• **WHAT YOU NEED TO DO**: Search the lines of the records for the word "from", and copy every line that has it.

+ + + +

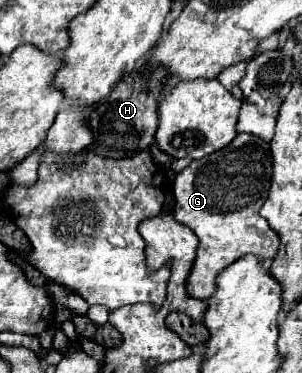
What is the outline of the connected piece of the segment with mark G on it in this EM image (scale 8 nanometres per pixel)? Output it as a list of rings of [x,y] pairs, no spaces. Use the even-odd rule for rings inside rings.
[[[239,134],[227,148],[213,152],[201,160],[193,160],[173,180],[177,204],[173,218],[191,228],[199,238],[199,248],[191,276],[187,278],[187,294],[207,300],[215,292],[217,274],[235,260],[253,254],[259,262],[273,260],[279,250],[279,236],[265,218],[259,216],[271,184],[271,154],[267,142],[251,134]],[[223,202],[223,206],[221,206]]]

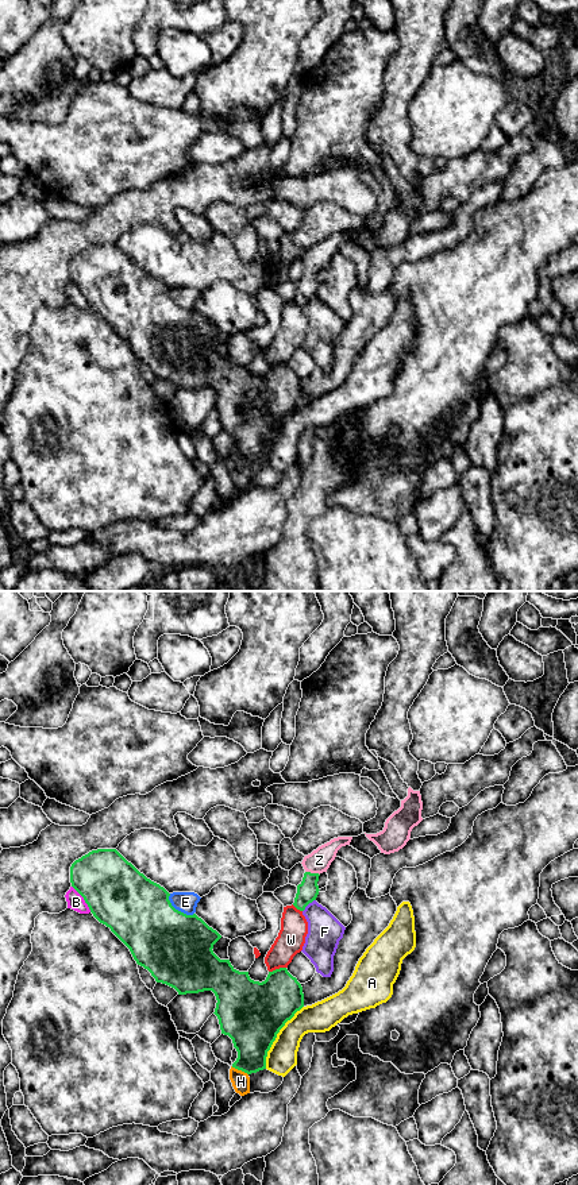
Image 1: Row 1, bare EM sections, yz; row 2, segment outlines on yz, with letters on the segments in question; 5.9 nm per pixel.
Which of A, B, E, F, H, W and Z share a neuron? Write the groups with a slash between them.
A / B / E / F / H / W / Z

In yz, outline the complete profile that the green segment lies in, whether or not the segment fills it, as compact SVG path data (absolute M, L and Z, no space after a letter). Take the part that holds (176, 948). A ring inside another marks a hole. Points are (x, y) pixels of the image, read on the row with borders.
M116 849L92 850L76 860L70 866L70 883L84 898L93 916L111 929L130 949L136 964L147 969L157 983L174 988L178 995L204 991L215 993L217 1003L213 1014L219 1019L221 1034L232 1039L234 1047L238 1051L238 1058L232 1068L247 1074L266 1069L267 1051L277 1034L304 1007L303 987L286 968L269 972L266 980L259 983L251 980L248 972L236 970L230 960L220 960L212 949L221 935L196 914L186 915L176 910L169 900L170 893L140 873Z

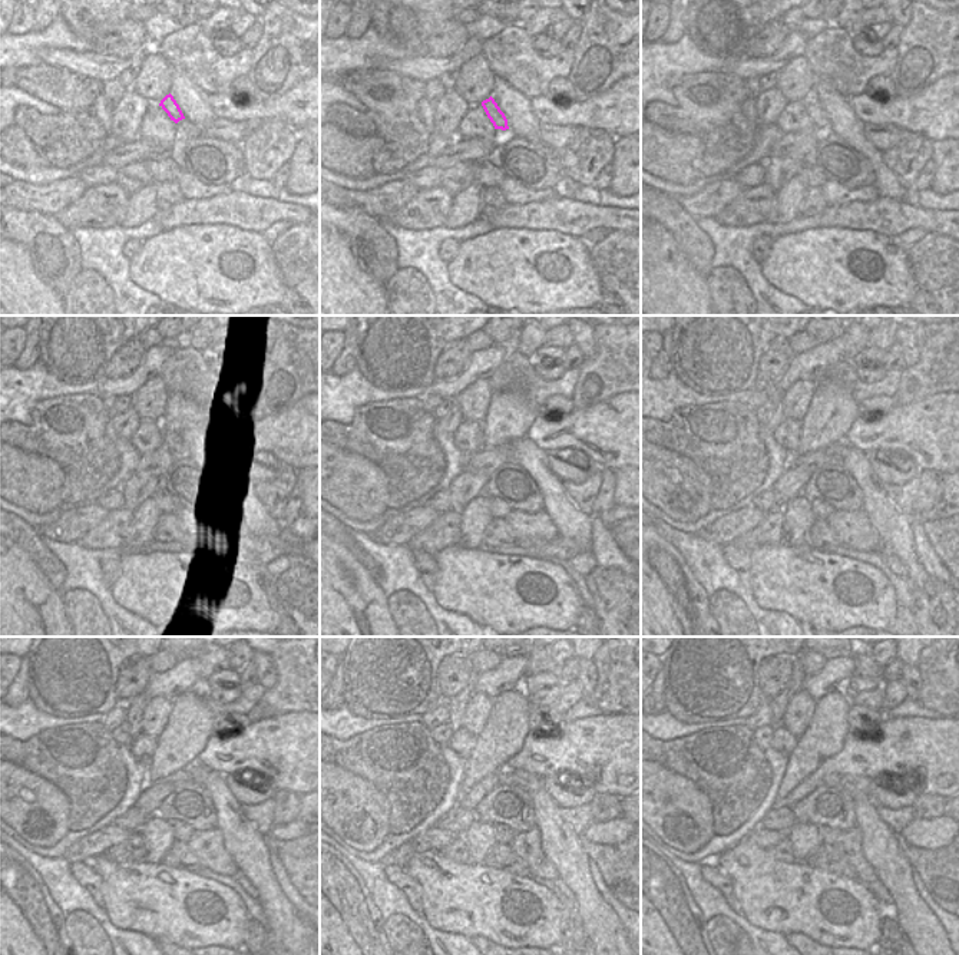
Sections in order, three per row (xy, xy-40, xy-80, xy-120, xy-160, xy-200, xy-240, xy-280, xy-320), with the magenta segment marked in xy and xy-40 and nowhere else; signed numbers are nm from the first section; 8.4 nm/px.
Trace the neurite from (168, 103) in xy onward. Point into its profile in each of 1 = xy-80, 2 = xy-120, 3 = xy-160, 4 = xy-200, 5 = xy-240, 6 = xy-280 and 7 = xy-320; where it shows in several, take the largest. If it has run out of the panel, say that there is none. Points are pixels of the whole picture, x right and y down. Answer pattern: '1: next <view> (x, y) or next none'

+ + + +

• **OUTPUT OF THE EXERCISE**:
Sections in order, three per row (xy, xy-40, xy-80, xy-120, xy-160, xy-200, xy-240, xy-280, xy-320), with the magenta segment marked in xy and xy-40 and nowhere else; signed numbers are nm from the first section; 8.4 nm/px.
Trace the neurite from (168, 103) in xy onward. Point into its profile in each of 1 = xy-80, 2 = xy-120, 3 = xy-160, 4 = xy-200, 5 = xy-240, 6 = xy-280 and 7 = xy-320; where it shows in several, take the largest. If it has run out of the panel, say that there is none. Points are pixels of the whole picture, x right and y down. Answer pattern: '1: next <view> (x, y) or next none'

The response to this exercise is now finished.